Another case in point is the global anger that has been directed at the Biden administration for vetoing, on December 8, yet another UN Security Council resolution that called for an immediate humanitarian ceasefire in Gaza. Not surprisingly, however, the UN General Assembly voted overwhelmingly on December 12 for the adoption of a nonbinding resolution that demanded an immediate ceasefire in Gaza, further reflecting the lack of international support for the US position on the issue.

Additionally, one must pay attention to how the war in the region is also affecting social life in societies that claim to be free and democratic. In other words, will their governments be able to manage the domestic fallout of the Israeli-Palestinian conflict in ways that would guarantee to their people their Constitutional rights and freedoms?
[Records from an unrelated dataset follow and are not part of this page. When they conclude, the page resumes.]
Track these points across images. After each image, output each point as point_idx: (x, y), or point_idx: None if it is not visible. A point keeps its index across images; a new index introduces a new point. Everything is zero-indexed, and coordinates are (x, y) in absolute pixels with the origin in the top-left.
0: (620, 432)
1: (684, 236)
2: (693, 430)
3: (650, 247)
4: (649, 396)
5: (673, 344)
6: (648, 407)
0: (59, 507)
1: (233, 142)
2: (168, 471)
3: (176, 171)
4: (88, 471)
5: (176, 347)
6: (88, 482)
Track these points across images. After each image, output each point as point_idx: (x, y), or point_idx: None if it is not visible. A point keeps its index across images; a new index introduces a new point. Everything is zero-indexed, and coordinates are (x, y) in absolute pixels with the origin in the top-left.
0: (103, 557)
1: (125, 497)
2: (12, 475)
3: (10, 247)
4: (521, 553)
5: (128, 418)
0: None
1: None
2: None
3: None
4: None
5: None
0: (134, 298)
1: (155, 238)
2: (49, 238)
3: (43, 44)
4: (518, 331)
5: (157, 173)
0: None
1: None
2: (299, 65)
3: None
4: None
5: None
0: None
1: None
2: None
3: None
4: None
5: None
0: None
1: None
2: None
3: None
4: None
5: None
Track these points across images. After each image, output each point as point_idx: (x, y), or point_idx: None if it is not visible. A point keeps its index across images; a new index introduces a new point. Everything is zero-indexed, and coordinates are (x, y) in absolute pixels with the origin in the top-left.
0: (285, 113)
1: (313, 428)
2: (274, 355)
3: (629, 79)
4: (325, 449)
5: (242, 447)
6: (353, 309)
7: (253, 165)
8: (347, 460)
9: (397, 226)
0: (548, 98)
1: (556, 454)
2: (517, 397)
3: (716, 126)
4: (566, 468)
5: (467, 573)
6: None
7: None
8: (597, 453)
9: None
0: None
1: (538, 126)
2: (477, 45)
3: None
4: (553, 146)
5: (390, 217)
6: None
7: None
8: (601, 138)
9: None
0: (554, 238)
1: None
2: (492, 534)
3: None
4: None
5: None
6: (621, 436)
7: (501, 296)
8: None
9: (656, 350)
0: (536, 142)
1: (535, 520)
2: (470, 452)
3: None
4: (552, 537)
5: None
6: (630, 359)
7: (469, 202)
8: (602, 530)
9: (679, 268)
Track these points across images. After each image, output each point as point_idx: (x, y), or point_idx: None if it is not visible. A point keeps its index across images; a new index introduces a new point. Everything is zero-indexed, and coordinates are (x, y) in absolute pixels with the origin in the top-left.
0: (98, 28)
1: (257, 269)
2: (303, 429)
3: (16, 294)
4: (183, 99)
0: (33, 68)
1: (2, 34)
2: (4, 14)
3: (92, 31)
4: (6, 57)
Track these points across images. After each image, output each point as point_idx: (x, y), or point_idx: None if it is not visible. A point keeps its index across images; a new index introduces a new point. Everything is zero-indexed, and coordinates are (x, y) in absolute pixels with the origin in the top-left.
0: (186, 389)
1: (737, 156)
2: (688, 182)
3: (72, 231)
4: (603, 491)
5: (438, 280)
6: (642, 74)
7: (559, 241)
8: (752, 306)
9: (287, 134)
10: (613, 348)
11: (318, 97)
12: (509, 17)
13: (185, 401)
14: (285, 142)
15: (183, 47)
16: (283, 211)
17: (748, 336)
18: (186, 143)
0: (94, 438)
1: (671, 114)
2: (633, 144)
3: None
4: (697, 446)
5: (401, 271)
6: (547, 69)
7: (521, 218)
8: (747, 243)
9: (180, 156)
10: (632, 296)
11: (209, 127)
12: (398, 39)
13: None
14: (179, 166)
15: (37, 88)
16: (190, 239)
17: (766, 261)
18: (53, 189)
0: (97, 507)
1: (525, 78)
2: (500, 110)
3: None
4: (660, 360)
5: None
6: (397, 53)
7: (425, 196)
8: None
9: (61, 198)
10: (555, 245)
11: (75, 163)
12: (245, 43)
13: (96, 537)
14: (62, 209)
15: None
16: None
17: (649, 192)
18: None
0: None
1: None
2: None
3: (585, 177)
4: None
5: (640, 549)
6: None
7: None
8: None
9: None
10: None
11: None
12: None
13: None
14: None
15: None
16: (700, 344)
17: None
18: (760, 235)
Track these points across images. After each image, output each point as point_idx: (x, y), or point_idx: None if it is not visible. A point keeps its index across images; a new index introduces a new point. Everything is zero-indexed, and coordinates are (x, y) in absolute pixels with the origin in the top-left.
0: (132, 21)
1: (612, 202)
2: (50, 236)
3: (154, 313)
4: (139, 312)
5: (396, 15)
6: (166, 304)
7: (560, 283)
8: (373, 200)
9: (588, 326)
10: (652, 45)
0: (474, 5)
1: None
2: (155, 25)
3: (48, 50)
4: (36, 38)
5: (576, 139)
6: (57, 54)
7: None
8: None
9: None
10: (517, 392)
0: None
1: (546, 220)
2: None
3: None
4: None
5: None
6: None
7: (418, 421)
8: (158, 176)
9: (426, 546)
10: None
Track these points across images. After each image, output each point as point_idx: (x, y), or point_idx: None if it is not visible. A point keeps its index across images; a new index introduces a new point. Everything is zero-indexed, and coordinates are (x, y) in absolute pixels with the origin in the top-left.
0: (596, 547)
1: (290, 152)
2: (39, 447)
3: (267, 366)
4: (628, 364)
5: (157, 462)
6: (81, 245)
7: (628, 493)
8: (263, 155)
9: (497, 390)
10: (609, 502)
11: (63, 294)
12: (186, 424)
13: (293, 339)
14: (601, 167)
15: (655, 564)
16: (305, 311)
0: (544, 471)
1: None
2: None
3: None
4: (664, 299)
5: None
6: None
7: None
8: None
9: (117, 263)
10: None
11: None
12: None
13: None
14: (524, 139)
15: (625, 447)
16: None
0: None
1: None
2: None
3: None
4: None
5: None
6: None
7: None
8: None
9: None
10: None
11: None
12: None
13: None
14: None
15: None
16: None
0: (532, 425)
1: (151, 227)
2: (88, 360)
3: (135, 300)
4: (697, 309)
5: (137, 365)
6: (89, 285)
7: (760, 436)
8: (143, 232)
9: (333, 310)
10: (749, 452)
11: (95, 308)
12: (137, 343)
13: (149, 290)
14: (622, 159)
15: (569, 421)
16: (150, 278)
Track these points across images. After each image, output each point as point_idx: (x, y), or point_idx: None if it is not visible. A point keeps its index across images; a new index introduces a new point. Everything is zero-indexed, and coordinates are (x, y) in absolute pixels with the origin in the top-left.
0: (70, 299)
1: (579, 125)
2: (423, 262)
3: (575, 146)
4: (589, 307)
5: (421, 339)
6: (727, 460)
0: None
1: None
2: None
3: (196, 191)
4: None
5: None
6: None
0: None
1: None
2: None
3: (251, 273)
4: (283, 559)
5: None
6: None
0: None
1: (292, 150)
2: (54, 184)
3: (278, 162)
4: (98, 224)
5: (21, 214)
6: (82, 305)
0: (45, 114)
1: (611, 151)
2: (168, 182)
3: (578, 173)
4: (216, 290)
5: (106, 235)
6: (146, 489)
This remains to be seen.

For now, people around the world should continue to call for a permanent ceasefire in Gaza and an end to the Israeli occupation of the Palestinian territories as minimal conditions for the emergence of a viable solution to the decades-long conflict.

Ramin Mirfakhraie is a sociologist based in the US. His research interests include capitalist globalization and international politics. He holds a PhD from the University of Warwick in the UK.